Following his gig with Dido, Miser returned home to continue DJing, recording material, and living his life.

After looking at all the material he had recorded since moving to New York, Miser realized he had an album in there.

The result was Radio Free Brooklyn, his second solo album, following up 1996's What It Be, both of which were released on his Ho-Made Media label.

"I try to write about what's going on with my life and I'm very politically active, so politics make it into my songs," comments Miser on the politically-heavy Radio Free Brooklyn, which includes a track of the same name, a song that details the aftermath of a nuclear bomb being dropped on New York, and finding a radio broadcasting to the survivors, or survivor as may be the case.

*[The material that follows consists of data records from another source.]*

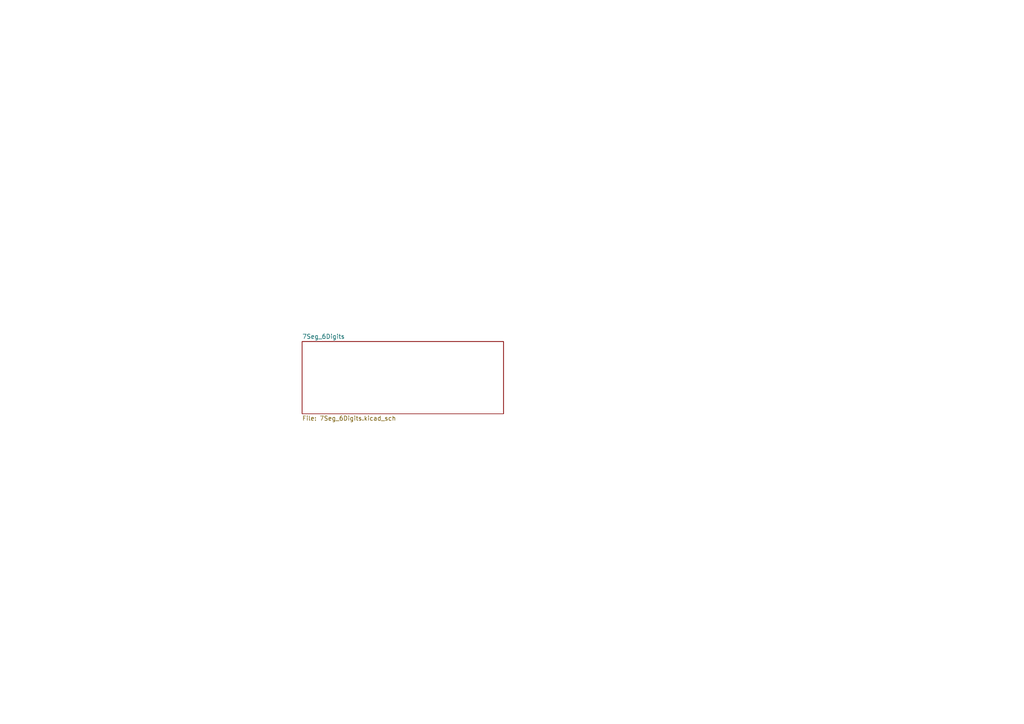
<source format=kicad_sch>
(kicad_sch
	(version 20250114)
	(generator "eeschema")
	(generator_version "9.0")
	(uuid "79d96a8f-9c80-4f83-a25e-7a8fff40baf7")
	(paper "A4")
	(lib_symbols)
	(sheet
		(at 87.63 99.06)
		(size 58.42 20.955)
		(exclude_from_sim no)
		(in_bom yes)
		(on_board yes)
		(dnp no)
		(fields_autoplaced yes)
		(stroke
			(width 0.1524)
			(type solid)
		)
		(fill
			(color 0 0 0 0.0000)
		)
		(uuid "237a212b-f9ce-4ec4-8760-74ac913d696e")
		(property "Sheetname" "7Seg_6Digits"
			(at 87.63 98.3484 0)
			(effects
				(font
					(size 1.27 1.27)
				)
				(justify left bottom)
			)
		)
		(property "Sheetfile" "7Seg_6Digits.kicad_sch"
			(at 87.63 120.5996 0)
			(effects
				(font
					(size 1.27 1.27)
				)
				(justify left top)
			)
		)
		(instances
			(project "Digital_Clock_6_Digits"
				(path "/79d96a8f-9c80-4f83-a25e-7a8fff40baf7"
					(page "2")
				)
			)
		)
	)
	(sheet_instances
		(path "/"
			(page "1")
		)
	)
	(embedded_fonts no)
)

</source>
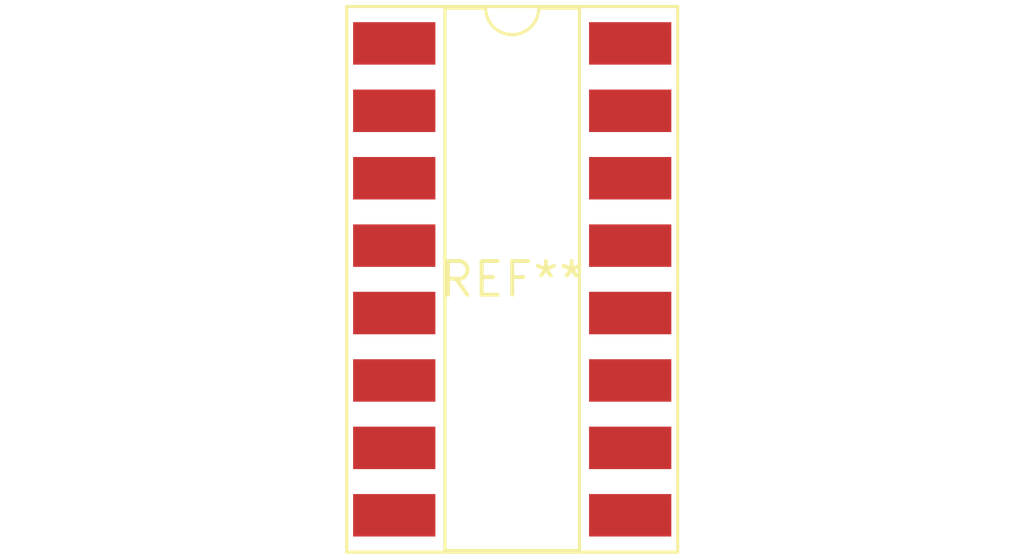
<source format=kicad_pcb>
(kicad_pcb (version 20240108) (generator pcbnew)

  (general
    (thickness 1.6)
  )

  (paper "A4")
  (layers
    (0 "F.Cu" signal)
    (31 "B.Cu" signal)
    (32 "B.Adhes" user "B.Adhesive")
    (33 "F.Adhes" user "F.Adhesive")
    (34 "B.Paste" user)
    (35 "F.Paste" user)
    (36 "B.SilkS" user "B.Silkscreen")
    (37 "F.SilkS" user "F.Silkscreen")
    (38 "B.Mask" user)
    (39 "F.Mask" user)
    (40 "Dwgs.User" user "User.Drawings")
    (41 "Cmts.User" user "User.Comments")
    (42 "Eco1.User" user "User.Eco1")
    (43 "Eco2.User" user "User.Eco2")
    (44 "Edge.Cuts" user)
    (45 "Margin" user)
    (46 "B.CrtYd" user "B.Courtyard")
    (47 "F.CrtYd" user "F.Courtyard")
    (48 "B.Fab" user)
    (49 "F.Fab" user)
    (50 "User.1" user)
    (51 "User.2" user)
    (52 "User.3" user)
    (53 "User.4" user)
    (54 "User.5" user)
    (55 "User.6" user)
    (56 "User.7" user)
    (57 "User.8" user)
    (58 "User.9" user)
  )

  (setup
    (pad_to_mask_clearance 0)
    (pcbplotparams
      (layerselection 0x00010fc_ffffffff)
      (plot_on_all_layers_selection 0x0000000_00000000)
      (disableapertmacros false)
      (usegerberextensions false)
      (usegerberattributes false)
      (usegerberadvancedattributes false)
      (creategerberjobfile false)
      (dashed_line_dash_ratio 12.000000)
      (dashed_line_gap_ratio 3.000000)
      (svgprecision 4)
      (plotframeref false)
      (viasonmask false)
      (mode 1)
      (useauxorigin false)
      (hpglpennumber 1)
      (hpglpenspeed 20)
      (hpglpendiameter 15.000000)
      (dxfpolygonmode false)
      (dxfimperialunits false)
      (dxfusepcbnewfont false)
      (psnegative false)
      (psa4output false)
      (plotreference false)
      (plotvalue false)
      (plotinvisibletext false)
      (sketchpadsonfab false)
      (subtractmaskfromsilk false)
      (outputformat 1)
      (mirror false)
      (drillshape 1)
      (scaleselection 1)
      (outputdirectory "")
    )
  )

  (net 0 "")

  (footprint "DIP-16_W8.89mm_SMDSocket_LongPads" (layer "F.Cu") (at 0 0))

)

</source>
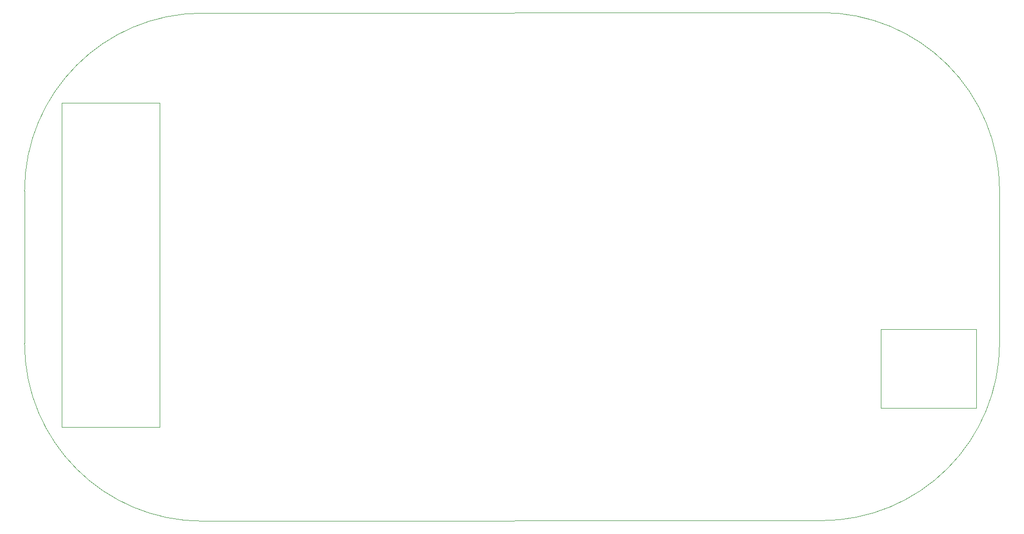
<source format=gbr>
%TF.GenerationSoftware,KiCad,Pcbnew,8.0.2*%
%TF.CreationDate,2024-06-19T11:28:36-04:00*%
%TF.ProjectId,StringsVR-Power,53747269-6e67-4735-9652-2d506f776572,rev?*%
%TF.SameCoordinates,Original*%
%TF.FileFunction,Profile,NP*%
%FSLAX46Y46*%
G04 Gerber Fmt 4.6, Leading zero omitted, Abs format (unit mm)*
G04 Created by KiCad (PCBNEW 8.0.2) date 2024-06-19 11:28:36*
%MOMM*%
%LPD*%
G01*
G04 APERTURE LIST*
%TA.AperFunction,Profile*%
%ADD10C,0.050000*%
%TD*%
G04 APERTURE END LIST*
D10*
X91200000Y-142600000D02*
X195586797Y-142513203D01*
X225586797Y-112513203D02*
G75*
G02*
X195586797Y-142513197I-29999997J3D01*
G01*
X195586797Y-56813203D02*
G75*
G02*
X225586797Y-86813203I3J-29999997D01*
G01*
X61200000Y-86900000D02*
G75*
G02*
X91200000Y-56900000I30000000J0D01*
G01*
X91200000Y-142600000D02*
G75*
G02*
X61200000Y-112600000I0J30000000D01*
G01*
X195586797Y-56813203D02*
X91200000Y-56900000D01*
X61200000Y-86900000D02*
X61200000Y-112600000D01*
X205550000Y-110200000D02*
X221650000Y-110200000D01*
X221650000Y-123500000D01*
X205550000Y-123500000D01*
X205550000Y-110200000D01*
X225586797Y-112513203D02*
X225586797Y-86813203D01*
X67500000Y-72075000D02*
X84000000Y-72075000D01*
X84000000Y-126725000D01*
X67500000Y-126725000D01*
X67500000Y-72075000D01*
M02*

</source>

"[I wrote the song] 'Might Be' three days after 9/11. While I was writing that song, the title came to mind. It was weird," recalls Miser. "I had this mental image of a bomb going off in the subway and finding a radio and broadcasting to a survivor saying, 'you're listening to radio free Brooklyn'. So I went and wrote the song. But, I wrote the song before Afghanistan and Iraq."

"I was in Brooklyn at my girl's house," Miser says, commenting on where he was when he heard about the 9/11 attacks. "I had just gotten back from London, where I was on tour with Dido. I turned on the T.V. and couldn't believe what I was hearing."

The subject of 9/11 and its implications, as well as war in general, play a big role in the lyrical content of Radio Free Brooklyn, however themes of racism ("Ho-Made", a song about Miser's Asian heritage) and greed ("Got That") also line the record.

Whereas What It Be, Miser's first record, was more cryptic and less political, born out of the street life and gangsta mentality Miser was associating himself with, Radio Free Brooklyn takes a sharp 180, standing tall and proud, and not afraid to speak its mind.

"On the new record, I feel I got better at talking about politics because I've learned to be funny and talk about it," Miser comments. "I think I was too preachy on the first one. I'm more articulate with what I'm saying on the new one."

The record has been doing fairly well, considering Miser has yet t tour behind the record. With two-thousand units moved, Miser is content, but not completely happy with the situation. He sees the record as one that should be moving in the twenty-to-fifty thousand range, but realizes it takes marketing dollars and big(ger) label support to move that many units, all of which he hasn't got.

For Miser, though, selling more records isn't his big concern. His biggest concern is putting his life on tape and portraying himself through his music.

"It's about what you want as the end results," he tells me. "Selling records-- my stuff may be too political for that. But if I just want it to portray my life, I think Radio Free Brooklyn does that It's my hope that my music has value since my life has value."

The big question on my mind is whether or not Miser ever returns to play home for something other than the holidays and family reunions, whether he plans to perform in front of a Portland audience again.

Miser quickly tells me he hopes to soon, and that the band he has now is quite good, and ready for the road.

"I'll be surprised if we don't make it out to Portland for this record".

Local hip-hop kid moves to big city, gets a good break, records critically praised new record, and comes home to showcase for the fans that helped him develop his chops. Let's hope so.